Cheryl Clarke is a poet, essayist, scholar and activist. She is the author of the poetry collections: By My Precise Haircut, Experimental Love, Humid Pitch, Living as a Lesbian (reprinted by Sapphic Classics), and Narratives: Poems in the Tradition of Black Women. She is also the author of the study After Mecca: Women Poets and the Black Arts Movement as well as the volume of her selected works The Days of Good Looks: Prose and Poetry, 1980-2005. She lives with her partner in Jersey City, NJ and Hobart, NY.
Rachel Pollack is an author (poetry, fiction, and non-fiction) and an authority on the modern interpretation of Tarot cards. Her novel Godmother Night won the World Fantasy Award and her novel Unquenchable Fire won the Arthur C. Clarke Award. Some of her non-fiction works include 78 Degrees of Wisdom and The Body of the Goddess.
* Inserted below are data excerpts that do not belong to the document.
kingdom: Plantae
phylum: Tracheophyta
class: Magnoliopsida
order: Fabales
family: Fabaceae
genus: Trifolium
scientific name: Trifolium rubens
She is also the creator of The Shining Tribe Tarot, which she wrote and illustrated herself, and teaches in the MFA program at Goddard College. A Midsummer Night’s Press published her first collection of poetry, Fortune’s Lover: A Book of Tarot Poems.
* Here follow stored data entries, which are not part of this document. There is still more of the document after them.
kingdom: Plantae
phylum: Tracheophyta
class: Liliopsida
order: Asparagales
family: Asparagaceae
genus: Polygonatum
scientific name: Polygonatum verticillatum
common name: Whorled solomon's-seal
Lawrence Schimel writes in both Spanish and English and has published over 100 books as author or anthologist, in many different genres. He has won the Lambda Literary Award twice, for PoMoSexuals: Challenging Assumptions About Gender and Sexuality (with Carol Queen) and First Person Queer (with Richard Labonté), in addition to numerous other awards. He is the publisher of A Midsummer Night’s Press, which has also published his collections Fairy Tales for Writers and Deleted Names. He is also a prolific literary translator.
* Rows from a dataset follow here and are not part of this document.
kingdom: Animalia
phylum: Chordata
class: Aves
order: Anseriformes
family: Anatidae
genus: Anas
Julie Marie Wade is the award-winning author of the poetry collections When I Was Straight (A Midsummer Night’s Press), SIX, Postage Due and Without, as well as the prose works Wishbone: A Memoir in Fractures (winner of the Lambda Literary Award in Lesbian Memoir), Small Fires: Essays, Tremolo: An Essay, and Catechism: A Love Story, in addition to a forthcoming collection co-written with Denise Duhamel. She teaches in the creative writing program at Florida International University and lives in the Sunshine State with her wife Angie Griffin.